Meals On Reels

In the movie Sideways, wine is the unbilled costar of this road film about two buddies off on a bit of a tear for a week in Santa Barbara's wine country in search of wine, women and themselves. Whet

Feb 23, 2005 at 2:06 pm

In the movie Sideways, wine is the unbilled costar of this road film about two buddies off on a bit of a tear for a week in Santa Barbara's wine country in search of wine, women and themselves. Whether dissing merlot, teaching Wine 101, waxing poetic about the grape genie in a bottle or drinking the remains of the dump bucket at a wine tasting, Miles (the schlubby wine geek) and Jack (the cad looking for a fling before his nuptials) never stray too far from wine or wineries.

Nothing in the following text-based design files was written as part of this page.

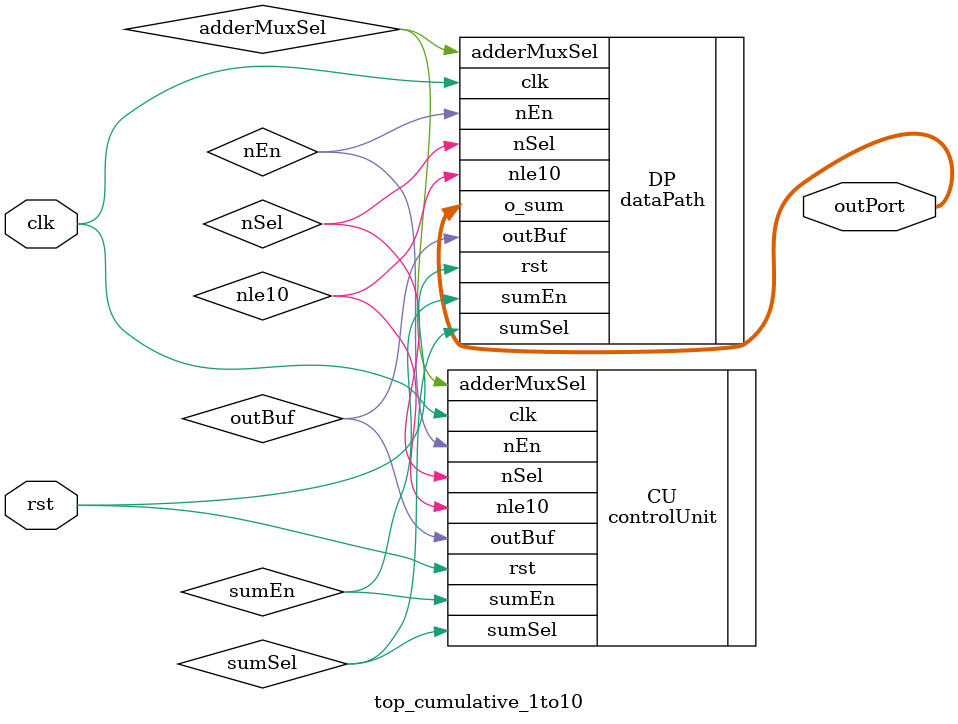
<source format=sv>
`timescale 1ns / 1ps


module top_cumulative_1to10(
    input logic clk,
    input logic rst,
    output logic [7:0] outPort
    );
    
    logic nle10, nSel, sumSel, adderMuxSel, nEn, sumEn, outBuf;

    controlUnit CU(
        .clk(clk),
        .rst(rst),
        .nle10(nle10), //less than or equal to 10
        .nSel(nSel),
        .sumSel(sumSel),
        .adderMuxSel(adderMuxSel),
        .nEn(nEn),
        .sumEn(sumEn),
        .outBuf(outBuf)
    );


    dataPath DP(
        .clk(clk),
        .rst(rst),
        .nSel(nSel),
        .sumSel(sumSel),
        .adderMuxSel(adderMuxSel),
        .nEn(nEn),
        .sumEn(sumEn),
        .outBuf(outBuf),
        .nle10(nle10),
        .o_sum(outPort)
    );

endmodule

</source>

And, oh, guess what? — things get complicated. It's vintage comedy.

If there is anything more delicious than a good movie, it's a good movie about good food (or wine). A Bacchanalian feast for the senses, food movies beguile the eye, tempt the palate and stimulate the mind with the complex skeins of mores and manners that are the rituals of dining.

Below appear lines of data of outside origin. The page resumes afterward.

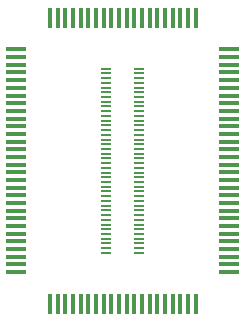
<source format=gtp>
G04*
G04 #@! TF.GenerationSoftware,Altium Limited,Altium Designer,21.7.2 (23)*
G04*
G04 Layer_Color=8421504*
%FSAX44Y44*%
%MOMM*%
G71*
G04*
G04 #@! TF.SameCoordinates,C9C54BCD-4748-4C39-804F-1EAF98C739E5*
G04*
G04*
G04 #@! TF.FilePolarity,Positive*
G04*
G01*
G75*
%ADD13R,1.8000X0.3500*%
%ADD14R,0.3500X1.8000*%
%ADD15R,0.9500X0.2000*%
D13*
X00741750Y00566250D02*
D03*
Y00572750D02*
D03*
Y00559750D02*
D03*
Y00546750D02*
D03*
Y00553250D02*
D03*
Y00533750D02*
D03*
Y00540250D02*
D03*
Y00520750D02*
D03*
Y00527250D02*
D03*
Y00507750D02*
D03*
Y00514250D02*
D03*
Y00494750D02*
D03*
Y00501250D02*
D03*
Y00481750D02*
D03*
Y00488250D02*
D03*
Y00397250D02*
D03*
Y00390750D02*
D03*
Y00410250D02*
D03*
Y00403750D02*
D03*
Y00423250D02*
D03*
Y00416750D02*
D03*
Y00436250D02*
D03*
Y00429750D02*
D03*
Y00449250D02*
D03*
Y00442750D02*
D03*
Y00462250D02*
D03*
Y00455750D02*
D03*
Y00468750D02*
D03*
Y00475250D02*
D03*
Y00384250D02*
D03*
X00921750Y00572750D02*
D03*
Y00481750D02*
D03*
Y00488250D02*
D03*
Y00501250D02*
D03*
Y00494750D02*
D03*
Y00514250D02*
D03*
Y00507750D02*
D03*
Y00527250D02*
D03*
Y00520750D02*
D03*
Y00540250D02*
D03*
Y00533750D02*
D03*
Y00553250D02*
D03*
Y00546750D02*
D03*
Y00566250D02*
D03*
Y00559750D02*
D03*
Y00468750D02*
D03*
Y00475250D02*
D03*
Y00455750D02*
D03*
Y00462250D02*
D03*
Y00442750D02*
D03*
Y00449250D02*
D03*
Y00429750D02*
D03*
Y00436250D02*
D03*
Y00416750D02*
D03*
Y00423250D02*
D03*
Y00403750D02*
D03*
Y00410250D02*
D03*
Y00397250D02*
D03*
Y00384250D02*
D03*
Y00390750D02*
D03*
D14*
X00867500Y00357500D02*
D03*
X00874000D02*
D03*
X00887000D02*
D03*
X00880500D02*
D03*
X00893500D02*
D03*
X00854500D02*
D03*
X00861000D02*
D03*
X00841500D02*
D03*
X00848000D02*
D03*
X00828500D02*
D03*
X00835000D02*
D03*
X00815500D02*
D03*
X00822000D02*
D03*
X00802500D02*
D03*
X00809000D02*
D03*
X00789500D02*
D03*
X00796000D02*
D03*
X00783000D02*
D03*
X00770000D02*
D03*
X00776500D02*
D03*
X00887000Y00599500D02*
D03*
X00893500D02*
D03*
X00880500D02*
D03*
X00867500D02*
D03*
X00874000D02*
D03*
X00854500D02*
D03*
X00861000D02*
D03*
X00841500D02*
D03*
X00848000D02*
D03*
X00828500D02*
D03*
X00835000D02*
D03*
X00815500D02*
D03*
X00822000D02*
D03*
X00802500D02*
D03*
X00809000D02*
D03*
X00770000D02*
D03*
X00783000D02*
D03*
X00776500D02*
D03*
X00789500D02*
D03*
X00796000D02*
D03*
D15*
X00817600Y00552500D02*
D03*
X00845900Y00556500D02*
D03*
Y00552500D02*
D03*
X00817600Y00556500D02*
D03*
X00845900Y00548500D02*
D03*
X00817600D02*
D03*
X00845900Y00544500D02*
D03*
X00817600D02*
D03*
X00845900Y00540500D02*
D03*
X00817600D02*
D03*
Y00524500D02*
D03*
X00845900D02*
D03*
X00817600Y00528500D02*
D03*
X00845900D02*
D03*
X00817600Y00532500D02*
D03*
X00845900D02*
D03*
Y00536500D02*
D03*
X00817600D02*
D03*
Y00508500D02*
D03*
X00845900D02*
D03*
X00817600Y00512500D02*
D03*
X00845900D02*
D03*
X00817600Y00516500D02*
D03*
X00845900D02*
D03*
Y00520500D02*
D03*
X00817600D02*
D03*
Y00492500D02*
D03*
X00845900D02*
D03*
X00817600Y00496500D02*
D03*
X00845900D02*
D03*
X00817600Y00500500D02*
D03*
X00845900D02*
D03*
Y00504500D02*
D03*
X00817600D02*
D03*
Y00476500D02*
D03*
X00845900D02*
D03*
X00817600Y00480500D02*
D03*
X00845900D02*
D03*
X00817600Y00484500D02*
D03*
X00845900D02*
D03*
Y00488500D02*
D03*
X00817600D02*
D03*
Y00460500D02*
D03*
X00845900D02*
D03*
X00817600Y00464500D02*
D03*
X00845900D02*
D03*
X00817600Y00468500D02*
D03*
X00845900D02*
D03*
Y00472500D02*
D03*
X00817600D02*
D03*
Y00444500D02*
D03*
X00845900D02*
D03*
X00817600Y00448500D02*
D03*
X00845900D02*
D03*
X00817600Y00452500D02*
D03*
X00845900D02*
D03*
Y00456500D02*
D03*
X00817600D02*
D03*
Y00428500D02*
D03*
X00845900D02*
D03*
X00817600Y00432500D02*
D03*
X00845900D02*
D03*
X00817600Y00436500D02*
D03*
X00845900D02*
D03*
Y00440500D02*
D03*
X00817600D02*
D03*
Y00412500D02*
D03*
Y00408500D02*
D03*
Y00404500D02*
D03*
Y00400500D02*
D03*
Y00424500D02*
D03*
Y00420500D02*
D03*
Y00416500D02*
D03*
X00845900Y00412500D02*
D03*
Y00408500D02*
D03*
Y00404500D02*
D03*
Y00400500D02*
D03*
Y00424500D02*
D03*
Y00420500D02*
D03*
Y00416500D02*
D03*
M02*

</source>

OK, so sometimes a cigar is just a cigar, but there is something elemental about watching food movies. What has more social relevance than sex, love and the joy of eating? If we remember one scene from Tom Jones, the 1960s movie starring Albert Finney, it's Tom's dinner with Mrs. Watters, a meal where the fuzzy line between hunger and lust is gradually erased.

No one knew how to eat an oyster until Mrs. Watters showed us by tipping her head back and allowing the cool, plump flesh to slowly slither into her mouth. With an I-know-what-I-want look and heaving chest of magnificent breasts, she tongues the oyster back out for inspection. Naturally, they race for the bedroom, aglow with grease and grunts, to consume each other out of the viewer's eye.

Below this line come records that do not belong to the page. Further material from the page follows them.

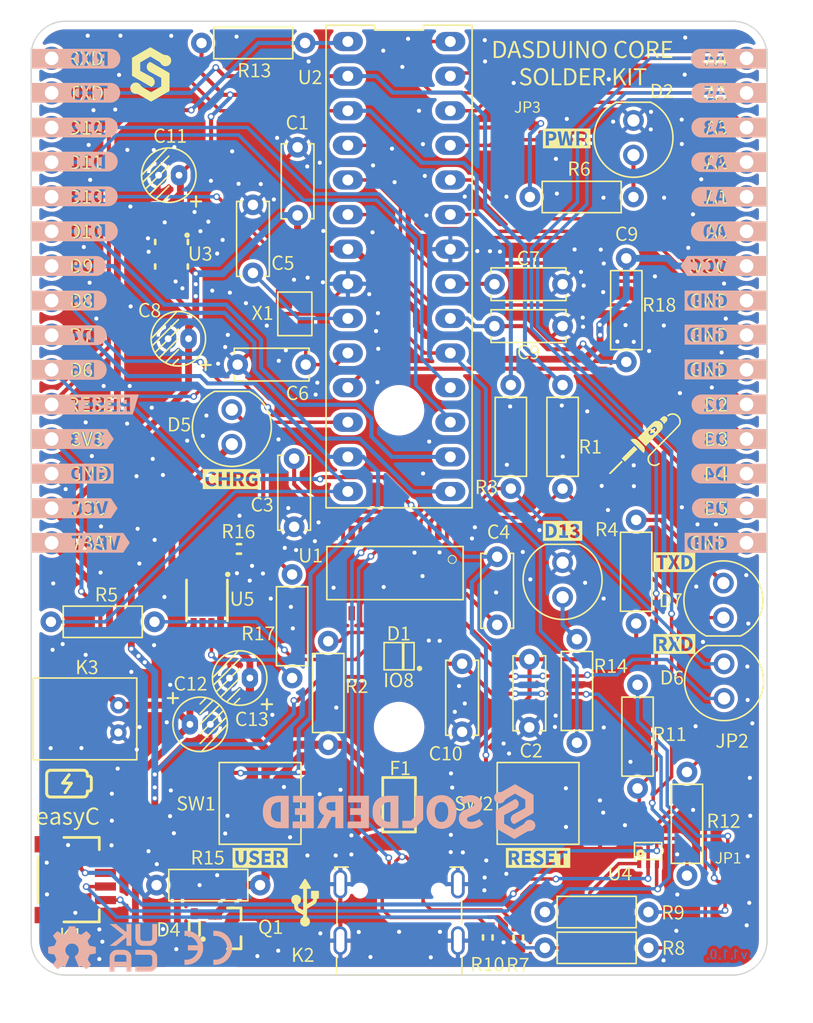
<source format=kicad_pcb>
(kicad_pcb (version 20211014) (generator pcbnew)

  (general
    (thickness 1.6)
  )

  (paper "A4")
  (title_block
    (title "Dasduino CORE Solder kit")
    (date "2023-07-18")
    (rev "V1.1.0.")
    (company "Soldered Electronics")
    (comment 1 "333200")
  )

  (layers
    (0 "F.Cu" signal)
    (31 "B.Cu" signal)
    (32 "B.Adhes" user "B.Adhesive")
    (33 "F.Adhes" user "F.Adhesive")
    (34 "B.Paste" user)
    (35 "F.Paste" user)
    (36 "B.SilkS" user "B.Silkscreen")
    (37 "F.SilkS" user "F.Silkscreen")
    (38 "B.Mask" user)
    (39 "F.Mask" user)
    (40 "Dwgs.User" user "User.Drawings")
    (41 "Cmts.User" user "User.Comments")
    (42 "Eco1.User" user "User.Eco1")
    (43 "Eco2.User" user "User.Eco2")
    (44 "Edge.Cuts" user)
    (45 "Margin" user)
    (46 "B.CrtYd" user "B.Courtyard")
    (47 "F.CrtYd" user "F.Courtyard")
    (48 "B.Fab" user)
    (49 "F.Fab" user)
    (50 "User.1" user)
    (51 "User.2" user)
    (52 "User.3" user)
    (53 "User.4" user)
    (54 "User.5" user)
    (55 "User.6" user)
    (56 "User.7" user)
    (57 "User.8" user "V-CUT")
    (58 "User.9" user "CUT-OUT")
  )

  (setup
    (stackup
      (layer "F.SilkS" (type "Top Silk Screen"))
      (layer "F.Paste" (type "Top Solder Paste"))
      (layer "F.Mask" (type "Top Solder Mask") (thickness 0.01))
      (layer "F.Cu" (type "copper") (thickness 0.035))
      (layer "dielectric 1" (type "core") (thickness 1.51) (material "FR4") (epsilon_r 4.5) (loss_tangent 0.02))
      (layer "B.Cu" (type "copper") (thickness 0.035))
      (layer "B.Mask" (type "Bottom Solder Mask") (thickness 0.01))
      (layer "B.Paste" (type "Bottom Solder Paste"))
      (layer "B.SilkS" (type "Bottom Silk Screen"))
      (copper_finish "None")
      (dielectric_constraints no)
    )
    (pad_to_mask_clearance 0)
    (aux_axis_origin 126 120)
    (grid_origin 126 120)
    (pcbplotparams
      (layerselection 0x00010fc_ffffffff)
      (disableapertmacros false)
      (usegerberextensions false)
      (usegerberattributes true)
      (usegerberadvancedattributes true)
      (creategerberjobfile true)
      (svguseinch false)
      (svgprecision 6)
      (excludeedgelayer true)
      (plotframeref false)
      (viasonmask false)
      (mode 1)
      (useauxorigin true)
      (hpglpennumber 1)
      (hpglpenspeed 20)
      (hpglpendiameter 15.000000)
      (dxfpolygonmode true)
      (dxfimperialunits true)
      (dxfusepcbnewfont true)
      (psnegative false)
      (psa4output false)
      (plotreference true)
      (plotvalue true)
      (plotinvisibletext false)
      (sketchpadsonfab false)
      (subtractmaskfromsilk false)
      (outputformat 1)
      (mirror false)
      (drillshape 0)
      (scaleselection 1)
      (outputdirectory "../../INTERNAL/v1.1.0/PCBA/")
    )
  )

  (net 0 "")
  (net 1 "VCC")
  (net 2 "GND")
  (net 3 "VUSB")
  (net 4 "Net-(C3-Pad2)")
  (net 5 "DTR")
  (net 6 "RESET")
  (net 7 "XTAL1")
  (net 8 "XTAL2")
  (net 9 "Net-(C7-Pad1)")
  (net 10 "+3V3")
  (net 11 "VBAT")
  (net 12 "unconnected-(D1-Pad1)")
  (net 13 "Net-(D1-Pad3)")
  (net 14 "Net-(D2-Pad1)")
  (net 15 "Net-(D5-Pad2)")
  (net 16 "SCL_PULL5")
  (net 17 "SDA_PULL5")
  (net 18 "SCL_PULL3,3")
  (net 19 "SDA_PULL3,3")
  (net 20 "SCL")
  (net 21 "SDA")
  (net 22 "Net-(K2-PadA5)")
  (net 23 "D+")
  (net 24 "D-")
  (net 25 "unconnected-(K2-PadA8)")
  (net 26 "Net-(K2-PadB5)")
  (net 27 "unconnected-(K2-PadB8)")
  (net 28 "D6")
  (net 29 "D7")
  (net 30 "D8")
  (net 31 "D9")
  (net 32 "D10")
  (net 33 "D13")
  (net 34 "D11")
  (net 35 "D12")
  (net 36 "TXD")
  (net 37 "RXD")
  (net 38 "D5")
  (net 39 "D4")
  (net 40 "D3")
  (net 41 "D2")
  (net 42 "A0")
  (net 43 "A1")
  (net 44 "A2")
  (net 45 "A3")
  (net 46 "SCL_5V")
  (net 47 "SDA_5V")
  (net 48 "CH-TXD")
  (net 49 "CH-RXD")
  (net 50 "Net-(R16-Pad1)")
  (net 51 "Net-(R17-Pad1)")
  (net 52 "unconnected-(U1-Pad9)")
  (net 53 "unconnected-(U1-Pad10)")
  (net 54 "unconnected-(U1-Pad11)")
  (net 55 "unconnected-(U1-Pad12)")
  (net 56 "RTS")
  (net 57 "unconnected-(U1-Pad15)")
  (net 58 "unconnected-(U3-Pad3)")
  (net 59 "unconnected-(U5-Pad6)")
  (net 60 "Net-(F1-Pad2)")
  (net 61 "Net-(D6-Pad1)")
  (net 62 "Net-(D7-Pad1)")
  (net 63 "Net-(C9-Pad1)")
  (net 64 "Net-(D13-Pad1)")
  (net 65 "Net-(JP3-Pad2)")

  (footprint "kibuzzard-642BFE8B" (layer "F.Cu") (at 138.43 67.05))

  (footprint "kibuzzard-642BFC34" (layer "F.Cu") (at 177.125 111.4))

  (footprint "kibuzzard-64B67E49" (layer "F.Cu") (at 140.7 83.6))

  (footprint "e-radionica.com footprinti:KS225M050C07RR0VH2FP0" (layer "F.Cu") (at 141.3 98.2 180))

  (footprint "e-radionica.com footprinti:HOLE_3.2mm" (layer "F.Cu") (at 153 78.55))

  (footprint "kibuzzard-642BFDAE" (layer "F.Cu") (at 129.7 67.96))

  (footprint "kibuzzard-642BFE03" (layer "F.Cu") (at 128.94 117.05))

  (footprint "kibuzzard-642BFB2F" (layer "F.Cu") (at 176.3 57.8))

  (footprint "kibuzzard-642BFCC5" (layer "F.Cu") (at 162.5 74.275))

  (footprint "kibuzzard-642BFC7A" (layer "F.Cu") (at 168.275 87.275))

  (footprint "e-radionica.com footprinti:THT OTPORNIK" (layer "F.Cu") (at 170.5 102.5 -90))

  (footprint "e-radionica.com footprinti:CRYSTAL_3225__4_PAD" (layer "F.Cu") (at 145.35 71.475 90))

  (footprint "kibuzzard-642BFE57" (layer "F.Cu") (at 141.24 87.43))

  (footprint "kibuzzard-642BFD29" (layer "F.Cu") (at 156.425 103.725))

  (footprint "kibuzzard-642BFB82" (layer "F.Cu") (at 176.3 83.2))

  (footprint "e-radionica.com footprinti:C_Ceramic_THT_5mm" (layer "F.Cu") (at 142.275 65.975 -90))

  (footprint "kibuzzard-642BFDC8" (layer "F.Cu") (at 130.8 78.12))

  (footprint "Soldered Graphics:Symbol-Front-Soldering" (layer "F.Cu") (at 171.03 81))

  (footprint "kibuzzard-642BFB3D" (layer "F.Cu") (at 176.3 62.88))

  (footprint "Soldered Graphics:Symbol-Front-USB" (layer "F.Cu") (at 146.1 114.69))

  (footprint "kibuzzard-642BFD20" (layer "F.Cu") (at 159.51 119.2))

  (footprint "kibuzzard-642BFD07" (layer "F.Cu") (at 158.48 107.4))

  (footprint "e-radionica.com footprinti:0603R" (layer "F.Cu") (at 141.25 88.725))

  (footprint "kibuzzard-64B67D4E" (layer "F.Cu") (at 165.3 58.6))

  (footprint "kibuzzard-642BFDEA" (layer "F.Cu") (at 131.55 92.07))

  (footprint "kibuzzard-642BFE91" (layer "F.Cu") (at 134.7 71.2))

  (footprint "e-radionica.com footprinti:FIDUCIAL_23" (layer "F.Cu") (at 128.8 101.2))

  (footprint "e-radionica.com footprinti:4-1437565-2" (layer "F.Cu") (at 142.8 107.4 180))

  (footprint "kibuzzard-642BFDC3" (layer "F.Cu") (at 129.7 75.58))

  (footprint "kibuzzard-642BFDB5" (layer "F.Cu") (at 129.7 70.5))

  (footprint "kibuzzard-642BFE6D" (layer "F.Cu") (at 136.89 79.59))

  (footprint "kibuzzard-642BFEAD" (layer "F.Cu") (at 153 94.925))

  (footprint "kibuzzard-642BFD8B" (layer "F.Cu")
    (tedit 642BFD8B) (tstamp 31606e64-d70c-484d-aa13-8121440fd5e3)
    (at 130 55.26)
    (descr "Generated with KiBuzzard")
    (tags "kb_params=eyJBbGlnbm1lbnRDaG9pY2UiOiAiQ2VudGVyIiwgIkNhcExlZnRDaG9pY2UiOiAiIiwgIkNhcFJpZ2h0Q2hvaWNlIjogIiIsICJGb250Q29tYm9Cb3giOiAiU291cmNlU2Fuc1Byby1SZWd1bGFyX0lua3RyYXAiLCAiSGVpZ2h0Q3RybCI6ICIxIiwgIkxheWVyQ29tYm9Cb3giOiAiRi5TaWxrUyIsICJNdWx0aUxpbmVUZXh0IjogIlRYRCIsICJQYWRkaW5nQm90dG9tQ3RybCI6ICIyIiwgIlBhZGRpbmdMZWZ0Q3RybCI6ICIyIiwgIlBhZGRpbmdSaWdodEN0cmwiOiAiMiIsICJQYWRkaW5nVG9wQ3RybCI6ICIyIiwgIldpZHRoQ3RybCI6ICIwIn0=")
    (attr board_only exclude_from_pos_files exclude_from_bom)
    (fp_text reference "kibuzzard-642BFD8B" (at 0 -3.576638) (layer "F.SilkS") hide
      (effects (font (size 0 0) (thickness 0.15)))
      (tstamp fdb7fcfb-d64b-413d-8ebf-123fd156b69c)
    )
    (fp_text value "G***" (at 0 3.576638) (layer "F.SilkS") hide
      (effects (font (size 0 0) (thickness 0.15)))
      (tstamp c1de4501-e1b6-4942-b001-88ab83f4db7c)
    )
    (fp_poly (pts
        (xy -0.058738 0.100013)
        (xy -0.096044 0.173831)
        (xy -0.131763 0.239712)
        (xy -0.282575 0.5207)
        (xy -0.420688 0.5207)
        (xy -0.122238 -0.009525)
        (xy -0.115888 -0.0127)
        (xy -0.109538 -0.0127)
        (xy -0.109538 -0.022225)
        (xy -0.115888 -0.022225)
        (xy -0.122238 -0.0254)
        (xy -0.401638 -0.5207)
        (xy -0.255588 -0.5207)
        (xy -0.112713 -0.254)
        (xy -0.079375 -0.193675)
        (xy -0.042863 -0.128588)
        (xy -0.034131 -0.1016)
        (xy -0.03175 -0.074613)
        (xy -0.022225 -0.074613)
        (xy -0.022225 -0.102394)
        (xy -0.015875 -0.130175)
        (xy 0.015875 -0.195263)
        (xy 0.047625 -0.254)
        (xy 0.185737 -0.5207)
        (xy 0.325437 -0.5207)
        (xy 0.047625 -0.01905)
        (xy 0.041275 -0.015875)
        (xy 0.034925 -0.015875)
        (xy 0.034925 -0.00635)
        (xy 0.041275 -0.00635)
        (xy 0.047625 -0.003175)
        (xy 0.346075 0.5207)
        (xy 0.200025 0.5207)
        (xy 0.046037 0.239712)
        (xy 0.009525 0.172244)
        (xy -0.03175 0.098425)
        (xy -0.039688 0.071437)
        (xy -0.041275 0.04445)
        (xy -0.0508 0.04445)
        (xy -0.051594 0.072231)
        (xy -0.058738 0.100013)
      ) (layer "F.SilkS") (width 0) (fill solid) (tstamp 2ce453c2-132e-42c8-b998-2d2bcf244d0f))
    (fp_poly (pts
        (xy 0.500062 -0.5207)
        (xy 0.760412 -0.5207)
        (xy 0.87382 -0.512366)
        (xy 0.972741 -0.487363)
        (xy 1.057176 -0.445691)
        (xy 1.127125 -0.38735)
        (xy 1.181993 -0.313432)
        (xy 1.221184 -0.225028)
        (xy 1.244699 -0.122138)
        (xy 1.252538 -0.004762)
        (xy 1.244749 0.112911)
        (xy 1.221383 0.216694)
        (xy 1.182439 0.306586)
        (xy 1.127919 0.382587)
        (xy 1.058614 0.443012)
        (xy 0.97532 0.486172)
        (xy 0.878036 0.512068)
        (xy 0.766762 0.5207)
        (xy 0.617537 0.5207)
        (xy 0.617537 0.433388)
        (xy 0.635794 0.4191)
        (xy 0.657225 0.41275)
        (xy 0.750887 0.41275)
        (xy 0.862453 0.400579)
        (xy 0.953735 0.364067)
        (xy 1.024731 0.303213)
        (xy 1.075443 0.22031)
        (xy 1.10587 0.117651)
        (xy 1.116012 -0.004762)
        (xy 1.10587 -0.126647)
        (xy 1.075443 -0.227718)
        (xy 1.024731 -0.307975)
        (xy 0.953735 -0.366183)
        (xy 0.862453 -0.401108)
        (xy 0.750887 -0.41275)
        (xy 0.657225 -0.41275)
        (xy 0.635794 -0.4191)
        (xy 0.617537 -0.433388)
        (xy 0.611187 -0.427038)
        (xy 0.625475 -0.408781)
        (xy 0.631825 -0.38735)
        (xy 0.631825 0.38735)
        (xy 0.625475 0.408781)
      
... [2392197 chars truncated]
</source>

Along with this classic, I offer you a few of my other favorite food moments in film:

Like Water for Chocolate. When Tita makes quail in rose petal sauce, it becomes an intimate expression of her very essence, every emotion cooked into the meal drawing out singular, revealing, different reactions from the family members who eat it.

Babette's Feast. A Frenchwoman who works for two Danish sisters blows her 10,000-franc lottery winnings on a sumptuous banquet. She cooks, shakes up the Danish village with her culinary abilities and the audience drools.

Big Night. Who could forget this movie's delectable feast? Two brothers in 1950s New Jersey go all out in their Italian restaurant, expecting Louis Prima to show up. He doesn't, but we wish we had been invited.

Citizen Kane. A food movie? Not exactly, but Orson Welles chose the breakfast meal in six different scenes to define the entire marriage of Charles Foster Kane and his wife, Emily, in the most innovative film of its time.

Indiana Jones and the Temple of Doom. Steven Spielberg is a master of covering exposition in movies and does so brilliantly with a feast like no other. While Indy fills us in on information we need to make sense of the story, our eyes are on Willie Scott and her reaction to milk soup with floating eyeballs, giant beetles, "snake surprise" (stuffed with live eels, yum!) and chilled monkey brains served in the skull — for dessert no less.

When Harry Met Sally. A New York deli guarantees Formica tables, waitresses with attitude and plenty of coleslaw, but not usually a public orgasm, even if it's to prove a point. I'll have what she's having — to go.

Other food movies: Chocolat; Dim Sum; Eat, Drink, Man, Woman; Soul Food; Tampopo; The Wedding Banquet; The Cook, The Thief, The Wife and Her Lover.